George noted that Ford Motor Co., which Trump has tangled with and whose chief executive was at the White House on Monday, employs a fraction of the workers it did two decades ago because its production lines were now highly automated. Even boosters of the factory sector, like Scott Paul, president of the Alliance for American Manufacturing, an advocacy group, reacted cautiously to Trump’s initial approach on Monday.
“It’s easy to get CEOs to come in on the first day of his presidency and warn them they are on watch,” Paul said. “I believe a lot of the CEOs in that room want to do the right thing and create jobs in America, but the realities of Wall Street pressure and a globalized economy leads them to offshore a lot of these jobs.”
Paul added that “there are a lot of villains to go around” and that he hoped Trump would send a similar message to Wall Street chiefs like Stephen A. Schwarzman, chief executive of Blackstone, and Jamie Dimon of JPMorgan Chase, both of whom sit on an advisory panel of private-sector leaders Trump created last month.

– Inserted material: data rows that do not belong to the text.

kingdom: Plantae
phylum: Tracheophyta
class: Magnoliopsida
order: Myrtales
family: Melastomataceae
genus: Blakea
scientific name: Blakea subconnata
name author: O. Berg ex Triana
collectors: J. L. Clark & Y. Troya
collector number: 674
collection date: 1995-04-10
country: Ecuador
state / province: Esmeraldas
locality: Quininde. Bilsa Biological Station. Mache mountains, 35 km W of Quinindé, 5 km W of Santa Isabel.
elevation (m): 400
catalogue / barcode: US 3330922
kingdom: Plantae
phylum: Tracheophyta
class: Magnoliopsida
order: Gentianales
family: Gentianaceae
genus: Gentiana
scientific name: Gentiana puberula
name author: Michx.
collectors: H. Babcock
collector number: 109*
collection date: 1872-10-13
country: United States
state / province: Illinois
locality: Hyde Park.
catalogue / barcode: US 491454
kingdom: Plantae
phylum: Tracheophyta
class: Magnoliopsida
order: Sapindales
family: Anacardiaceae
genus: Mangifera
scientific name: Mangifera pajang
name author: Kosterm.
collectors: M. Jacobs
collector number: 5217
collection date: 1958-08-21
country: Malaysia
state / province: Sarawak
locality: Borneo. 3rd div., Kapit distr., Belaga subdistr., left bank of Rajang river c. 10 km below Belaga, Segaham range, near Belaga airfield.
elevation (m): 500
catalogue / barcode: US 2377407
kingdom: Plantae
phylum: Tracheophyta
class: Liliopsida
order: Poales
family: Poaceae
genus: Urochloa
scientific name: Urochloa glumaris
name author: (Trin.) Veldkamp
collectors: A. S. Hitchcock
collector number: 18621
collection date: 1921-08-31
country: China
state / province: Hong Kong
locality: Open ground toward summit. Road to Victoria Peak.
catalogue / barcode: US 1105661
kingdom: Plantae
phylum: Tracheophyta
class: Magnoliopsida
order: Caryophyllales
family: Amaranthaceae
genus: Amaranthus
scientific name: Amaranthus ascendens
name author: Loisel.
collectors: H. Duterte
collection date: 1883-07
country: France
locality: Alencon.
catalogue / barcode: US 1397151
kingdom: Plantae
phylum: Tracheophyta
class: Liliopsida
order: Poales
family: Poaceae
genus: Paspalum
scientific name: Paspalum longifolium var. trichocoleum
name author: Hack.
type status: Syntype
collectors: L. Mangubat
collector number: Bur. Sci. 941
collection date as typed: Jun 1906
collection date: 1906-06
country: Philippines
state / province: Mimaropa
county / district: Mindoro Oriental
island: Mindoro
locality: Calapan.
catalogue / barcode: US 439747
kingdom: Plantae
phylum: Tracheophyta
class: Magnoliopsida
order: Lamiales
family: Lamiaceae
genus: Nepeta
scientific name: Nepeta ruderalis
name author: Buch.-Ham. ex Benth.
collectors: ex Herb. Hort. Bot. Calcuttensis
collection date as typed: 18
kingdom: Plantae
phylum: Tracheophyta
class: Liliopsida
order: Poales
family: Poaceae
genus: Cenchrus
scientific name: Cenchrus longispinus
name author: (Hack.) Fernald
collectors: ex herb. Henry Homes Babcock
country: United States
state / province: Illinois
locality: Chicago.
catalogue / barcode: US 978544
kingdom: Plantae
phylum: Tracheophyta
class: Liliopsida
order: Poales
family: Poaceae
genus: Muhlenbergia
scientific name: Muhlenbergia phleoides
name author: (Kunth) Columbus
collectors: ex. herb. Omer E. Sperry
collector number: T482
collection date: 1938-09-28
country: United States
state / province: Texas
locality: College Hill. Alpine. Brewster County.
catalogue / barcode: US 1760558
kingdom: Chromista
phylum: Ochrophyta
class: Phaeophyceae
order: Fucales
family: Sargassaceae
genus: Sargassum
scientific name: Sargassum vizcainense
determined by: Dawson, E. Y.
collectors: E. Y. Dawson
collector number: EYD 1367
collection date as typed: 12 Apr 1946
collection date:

Trump made clear on Monday that his plan to reshape the economy and revive the manufacturing sector went beyond exhortations, however. Taxes are up next, he suggested, and when it comes to tax policy, one of his top priorities is to punish US companies that move jobs abroad.
To curb such behavior, Trump said, he plans to impose a “substantial” border tax on such firms. In the past, he has said the tariff could be as high as 35 percent.
The logistics of such a tax continue to befuddle both Republicans and Democrats. Many wonder what penalties companies, such as General Motors, which already has a plant in Mexico, might face, or what would happen to a technology giant, such as Apple, that has contracts with manufacturers in China but does not manufacture there itself.
It also remains unclear whether the threat would be carried out as part of a broader tax overhaul or would be imposed through executive powers. While Congress generally sets tax policy, the president does have authority to impose tariffs under certain circumstances.
Michael R. Strain of the conservative American Enterprise Institute said Trump’s idea to punish companies for sending jobs abroad was a protectionist proposal and that he anticipated corporate backlash if it came to fruition.
“Everything he’s said about this has been so vague and ill defined, it’s hard to think about it sensibly,” Strain said. “It could be that the business community really starts pushing back against this stuff and it becomes a broader fight.”
During the meeting on Monday, Trump also made the case that building in the United States would soon become a more cost-effective proposition because of his plans to cut the corporate tax rate to 15 percent or 20 percent and reduce regulations.
He pointed to onerous environmental regulations as one area where changes could be on the way, and he insisted that, despite the more lax regulatory environment, protections would improve under his administration.
“There will be advantages to companies that do indeed make their products here,” Trump said.